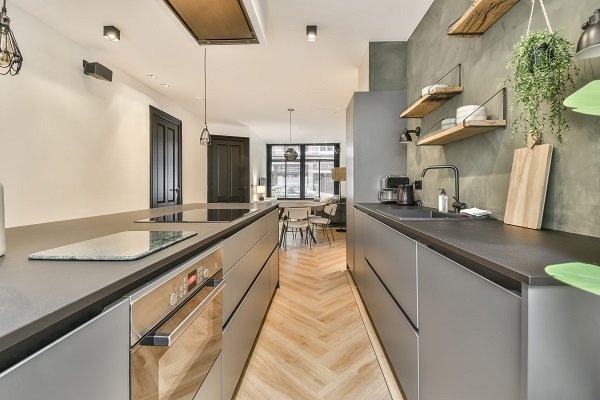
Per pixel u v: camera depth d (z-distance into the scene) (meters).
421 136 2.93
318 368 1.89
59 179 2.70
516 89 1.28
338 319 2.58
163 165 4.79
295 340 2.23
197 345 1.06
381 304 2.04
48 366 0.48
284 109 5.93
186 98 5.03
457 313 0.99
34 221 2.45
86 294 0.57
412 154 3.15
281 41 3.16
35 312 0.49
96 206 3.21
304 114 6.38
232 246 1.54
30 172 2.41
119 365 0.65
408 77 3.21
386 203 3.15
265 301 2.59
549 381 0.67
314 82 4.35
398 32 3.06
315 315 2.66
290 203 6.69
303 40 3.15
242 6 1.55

--

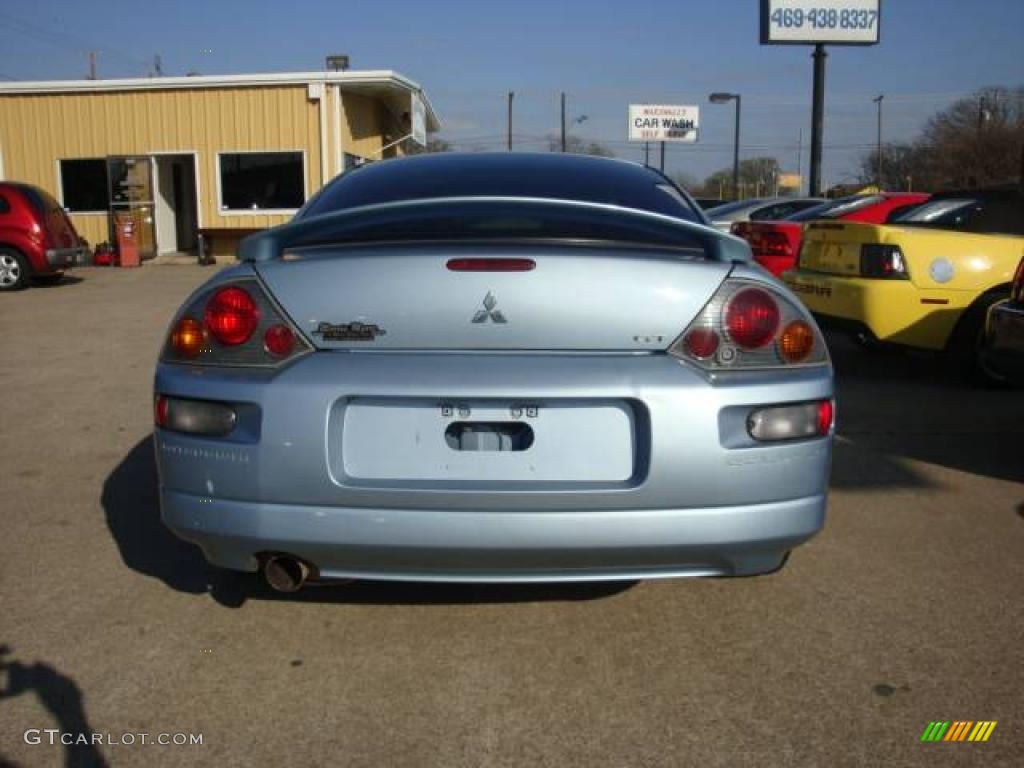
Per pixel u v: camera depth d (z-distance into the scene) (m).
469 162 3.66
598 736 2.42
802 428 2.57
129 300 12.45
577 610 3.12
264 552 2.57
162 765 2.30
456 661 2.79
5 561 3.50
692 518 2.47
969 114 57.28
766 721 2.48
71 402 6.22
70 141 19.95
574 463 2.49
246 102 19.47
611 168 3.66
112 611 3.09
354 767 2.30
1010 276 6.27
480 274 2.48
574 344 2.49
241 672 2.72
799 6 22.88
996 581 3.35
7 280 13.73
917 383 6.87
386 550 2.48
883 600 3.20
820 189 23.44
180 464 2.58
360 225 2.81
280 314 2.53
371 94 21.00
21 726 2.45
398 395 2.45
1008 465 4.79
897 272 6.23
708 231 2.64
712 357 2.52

--

When you reach the line in the material above that holds "7 280 13.73", begin reproducing lines exactly, and stop after the line that holds "712 357 2.52".

7 280 13.73
917 383 6.87
386 550 2.48
883 600 3.20
820 189 23.44
180 464 2.58
360 225 2.81
280 314 2.53
371 94 21.00
21 726 2.45
398 395 2.45
1008 465 4.79
897 272 6.23
708 231 2.64
712 357 2.52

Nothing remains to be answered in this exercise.